The Knitter Woman is a high-maintenance madame. She needs constant support, a team of care workers so she can function at her optimal level. Her bobbin slips off its rocker fairly regularly, and her digestion can get thrown off pretty easily, not to mention her raging PMS. She’s not just a pretty picture, and not particularly model-like. She’s sturdy but not always stable; in fact, inside, she’s quite fragile.
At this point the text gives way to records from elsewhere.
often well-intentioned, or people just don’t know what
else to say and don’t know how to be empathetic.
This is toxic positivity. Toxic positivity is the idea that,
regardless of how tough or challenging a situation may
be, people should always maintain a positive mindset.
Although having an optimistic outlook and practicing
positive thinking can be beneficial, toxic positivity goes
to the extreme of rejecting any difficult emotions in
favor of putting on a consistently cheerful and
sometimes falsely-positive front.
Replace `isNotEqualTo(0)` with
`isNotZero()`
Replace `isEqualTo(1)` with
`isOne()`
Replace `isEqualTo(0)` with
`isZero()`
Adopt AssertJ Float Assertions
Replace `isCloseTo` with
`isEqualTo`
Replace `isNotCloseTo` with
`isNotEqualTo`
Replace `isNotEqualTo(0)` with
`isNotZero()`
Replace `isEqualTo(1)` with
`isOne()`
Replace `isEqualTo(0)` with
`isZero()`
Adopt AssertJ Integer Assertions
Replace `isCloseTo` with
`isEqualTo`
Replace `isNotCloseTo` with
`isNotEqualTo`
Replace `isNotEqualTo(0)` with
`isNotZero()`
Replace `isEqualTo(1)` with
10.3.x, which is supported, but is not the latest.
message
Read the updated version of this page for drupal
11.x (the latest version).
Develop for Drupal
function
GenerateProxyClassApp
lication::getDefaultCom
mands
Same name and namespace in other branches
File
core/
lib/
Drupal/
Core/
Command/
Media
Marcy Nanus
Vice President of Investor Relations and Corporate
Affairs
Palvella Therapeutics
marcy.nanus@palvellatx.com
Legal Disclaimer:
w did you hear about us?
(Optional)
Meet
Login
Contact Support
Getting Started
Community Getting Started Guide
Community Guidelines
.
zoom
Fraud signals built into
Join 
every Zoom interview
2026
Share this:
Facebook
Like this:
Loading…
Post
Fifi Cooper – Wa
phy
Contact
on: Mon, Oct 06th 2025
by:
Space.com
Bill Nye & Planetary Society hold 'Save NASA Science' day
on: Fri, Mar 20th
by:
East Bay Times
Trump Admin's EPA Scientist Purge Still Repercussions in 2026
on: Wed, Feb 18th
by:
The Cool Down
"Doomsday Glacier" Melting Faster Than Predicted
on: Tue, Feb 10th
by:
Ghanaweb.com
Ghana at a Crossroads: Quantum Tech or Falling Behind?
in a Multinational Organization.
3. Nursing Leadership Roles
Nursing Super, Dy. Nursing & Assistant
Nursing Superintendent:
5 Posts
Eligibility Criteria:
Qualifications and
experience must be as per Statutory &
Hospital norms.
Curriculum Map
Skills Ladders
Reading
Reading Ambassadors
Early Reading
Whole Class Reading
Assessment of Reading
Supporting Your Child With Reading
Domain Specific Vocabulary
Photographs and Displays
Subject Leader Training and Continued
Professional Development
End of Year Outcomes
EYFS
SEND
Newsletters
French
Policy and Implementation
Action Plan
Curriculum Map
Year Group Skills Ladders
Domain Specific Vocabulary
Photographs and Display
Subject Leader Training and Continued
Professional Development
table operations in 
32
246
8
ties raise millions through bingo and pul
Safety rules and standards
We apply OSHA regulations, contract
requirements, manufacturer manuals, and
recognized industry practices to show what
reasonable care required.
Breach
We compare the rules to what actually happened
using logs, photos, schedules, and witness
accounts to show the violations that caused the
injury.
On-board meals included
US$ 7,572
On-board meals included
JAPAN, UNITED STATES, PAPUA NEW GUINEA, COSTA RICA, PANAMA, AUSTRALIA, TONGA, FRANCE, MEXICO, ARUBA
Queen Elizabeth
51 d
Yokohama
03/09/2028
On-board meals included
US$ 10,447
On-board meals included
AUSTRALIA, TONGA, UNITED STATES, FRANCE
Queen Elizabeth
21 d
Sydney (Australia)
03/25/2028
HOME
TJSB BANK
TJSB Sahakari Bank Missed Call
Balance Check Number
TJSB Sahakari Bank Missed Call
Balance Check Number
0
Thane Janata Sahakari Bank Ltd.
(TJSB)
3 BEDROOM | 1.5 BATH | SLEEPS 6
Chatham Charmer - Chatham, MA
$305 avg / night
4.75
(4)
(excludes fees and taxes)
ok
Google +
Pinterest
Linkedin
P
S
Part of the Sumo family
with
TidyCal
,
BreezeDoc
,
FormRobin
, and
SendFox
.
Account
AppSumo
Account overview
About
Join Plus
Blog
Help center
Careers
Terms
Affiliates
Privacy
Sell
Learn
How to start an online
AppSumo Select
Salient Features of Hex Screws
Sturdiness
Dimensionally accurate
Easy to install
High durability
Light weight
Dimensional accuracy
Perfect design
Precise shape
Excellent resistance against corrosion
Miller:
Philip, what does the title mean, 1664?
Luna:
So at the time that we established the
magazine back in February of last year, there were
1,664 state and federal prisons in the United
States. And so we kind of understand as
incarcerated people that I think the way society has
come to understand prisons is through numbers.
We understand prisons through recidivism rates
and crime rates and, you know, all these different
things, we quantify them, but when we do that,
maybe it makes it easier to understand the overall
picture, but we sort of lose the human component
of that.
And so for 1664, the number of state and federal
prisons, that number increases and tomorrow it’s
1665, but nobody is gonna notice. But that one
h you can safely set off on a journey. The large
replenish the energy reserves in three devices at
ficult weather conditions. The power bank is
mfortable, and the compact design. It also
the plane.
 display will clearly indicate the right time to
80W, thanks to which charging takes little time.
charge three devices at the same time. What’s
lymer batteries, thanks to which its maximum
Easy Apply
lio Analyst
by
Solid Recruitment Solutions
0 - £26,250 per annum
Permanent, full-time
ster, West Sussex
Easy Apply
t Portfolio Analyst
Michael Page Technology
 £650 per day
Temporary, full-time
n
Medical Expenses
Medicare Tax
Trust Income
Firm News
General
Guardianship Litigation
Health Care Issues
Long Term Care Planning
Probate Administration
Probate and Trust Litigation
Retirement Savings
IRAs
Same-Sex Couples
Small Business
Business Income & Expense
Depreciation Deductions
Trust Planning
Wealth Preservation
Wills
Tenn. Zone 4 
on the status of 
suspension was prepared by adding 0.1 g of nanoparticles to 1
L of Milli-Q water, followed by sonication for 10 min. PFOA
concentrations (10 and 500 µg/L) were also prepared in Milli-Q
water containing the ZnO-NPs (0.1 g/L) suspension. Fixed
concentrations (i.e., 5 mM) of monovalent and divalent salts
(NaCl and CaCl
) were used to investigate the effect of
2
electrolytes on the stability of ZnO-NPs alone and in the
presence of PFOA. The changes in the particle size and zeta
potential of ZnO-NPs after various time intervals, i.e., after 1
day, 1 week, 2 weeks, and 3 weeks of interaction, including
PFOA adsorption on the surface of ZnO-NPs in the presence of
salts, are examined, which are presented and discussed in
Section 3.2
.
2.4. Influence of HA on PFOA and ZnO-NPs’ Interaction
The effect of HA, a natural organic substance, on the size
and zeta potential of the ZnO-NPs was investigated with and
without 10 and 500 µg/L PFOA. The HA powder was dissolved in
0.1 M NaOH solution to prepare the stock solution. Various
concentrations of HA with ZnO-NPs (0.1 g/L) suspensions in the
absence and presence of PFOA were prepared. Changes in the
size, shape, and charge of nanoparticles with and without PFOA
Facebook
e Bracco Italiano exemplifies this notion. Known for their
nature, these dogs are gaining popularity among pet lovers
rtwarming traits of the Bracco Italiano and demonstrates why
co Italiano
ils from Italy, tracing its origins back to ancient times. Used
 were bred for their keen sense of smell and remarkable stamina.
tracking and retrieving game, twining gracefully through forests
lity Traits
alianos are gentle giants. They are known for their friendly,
When the work is on view and functioning, it requires a full-time gallery attendant to help every five minutes with the inner components so the machine can continue to knit. Martineau originally intended the pooling i-cord to gather into a continuous heap at the sculpture’s feet; instead, the heaviness of that accumulation also triggers the mechanism to stop, and the same attendant must constantly gather the rope up and keep it off the ground. Once enough is spun, the umbilical cord is cut and the ball set aside, until a time is found, often after-hours, for the cord to be sewn into a coiled rug.
In effect, The Knitter Woman is a make-work project, a machine that visualizes the act of making but also forces the museum into the place of caregiver—not just caretaker (curator)—of the work of art. Martineau’s didactic text for the installation references Mierle Laderman Ukeles’s 1969 “Maintenance Art Manifesto,” where the artist created a series of work that calls attention to, as Martineau’s wall label stated, “the place of art development and maintenance within the systems of the contemporary art exhibition. Ukeles’s radical series examined the socio-economic powerlines that feed and enforce our associations of (political, social, economic, artistic, conceptual, facility, and environmental) development as an act of creation, with maintenance as an essentially uncreative, subservient, and servicing janitorial function.”